Where a line of the listing below includes the word "Required", reproduce that line.

====== Records

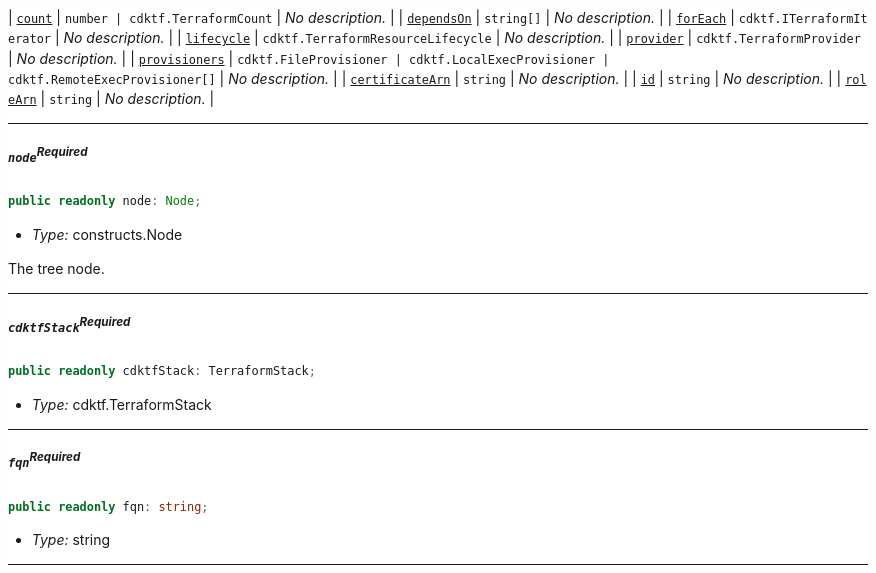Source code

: | <code><a href="#@cdktf/aws-cdk.ec2EnclaveCertificateIamRoleAssociation.Ec2EnclaveCertificateIamRoleAssociation.property.count">count</a></code> | <code>number \| cdktf.TerraformCount</code> | *No description.* |
| <code><a href="#@cdktf/aws-cdk.ec2EnclaveCertificateIamRoleAssociation.Ec2EnclaveCertificateIamRoleAssociation.property.dependsOn">dependsOn</a></code> | <code>string[]</code> | *No description.* |
| <code><a href="#@cdktf/aws-cdk.ec2EnclaveCertificateIamRoleAssociation.Ec2EnclaveCertificateIamRoleAssociation.property.forEach">forEach</a></code> | <code>cdktf.ITerraformIterator</code> | *No description.* |
| <code><a href="#@cdktf/aws-cdk.ec2EnclaveCertificateIamRoleAssociation.Ec2EnclaveCertificateIamRoleAssociation.property.lifecycle">lifecycle</a></code> | <code>cdktf.TerraformResourceLifecycle</code> | *No description.* |
| <code><a href="#@cdktf/aws-cdk.ec2EnclaveCertificateIamRoleAssociation.Ec2EnclaveCertificateIamRoleAssociation.property.provider">provider</a></code> | <code>cdktf.TerraformProvider</code> | *No description.* |
| <code><a href="#@cdktf/aws-cdk.ec2EnclaveCertificateIamRoleAssociation.Ec2EnclaveCertificateIamRoleAssociation.property.provisioners">provisioners</a></code> | <code>cdktf.FileProvisioner \| cdktf.LocalExecProvisioner \| cdktf.RemoteExecProvisioner[]</code> | *No description.* |
| <code><a href="#@cdktf/aws-cdk.ec2EnclaveCertificateIamRoleAssociation.Ec2EnclaveCertificateIamRoleAssociation.property.certificateArn">certificateArn</a></code> | <code>string</code> | *No description.* |
| <code><a href="#@cdktf/aws-cdk.ec2EnclaveCertificateIamRoleAssociation.Ec2EnclaveCertificateIamRoleAssociation.property.id">id</a></code> | <code>string</code> | *No description.* |
| <code><a href="#@cdktf/aws-cdk.ec2EnclaveCertificateIamRoleAssociation.Ec2EnclaveCertificateIamRoleAssociation.property.roleArn">roleArn</a></code> | <code>string</code> | *No description.* |

---

##### `node`<sup>Required</sup> <a name="node" id="@cdktf/aws-cdk.ec2EnclaveCertificateIamRoleAssociation.Ec2EnclaveCertificateIamRoleAssociation.property.node"></a>

```typescript
public readonly node: Node;
```

- *Type:* constructs.Node

The tree node.

---

##### `cdktfStack`<sup>Required</sup> <a name="cdktfStack" id="@cdktf/aws-cdk.ec2EnclaveCertificateIamRoleAssociation.Ec2EnclaveCertificateIamRoleAssociation.property.cdktfStack"></a>

```typescript
public readonly cdktfStack: TerraformStack;
```

- *Type:* cdktf.TerraformStack

---

##### `fqn`<sup>Required</sup> <a name="fqn" id="@cdktf/aws-cdk.ec2EnclaveCertificateIamRoleAssociation.Ec2EnclaveCertificateIamRoleAssociation.property.fqn"></a>

```typescript
public readonly fqn: string;
```

- *Type:* string

---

============

Response box –
##### `node`<sup>Required</sup> <a name="node" id="@cdktf/aws-cdk.ec2EnclaveCertificateIamRoleAssociation.Ec2EnclaveCertificateIamRoleAssociation.property.node"></a>
##### `cdktfStack`<sup>Required</sup> <a name="cdktfStack" id="@cdktf/aws-cdk.ec2EnclaveCertificateIamRoleAssociation.Ec2EnclaveCertificateIamRoleAssociation.property.cdktfStack"></a>
##### `fqn`<sup>Required</sup> <a name="fqn" id="@cdktf/aws-cdk.ec2EnclaveCertificateIamRoleAssociation.Ec2EnclaveCertificateIamRoleAssociation.property.fqn"></a>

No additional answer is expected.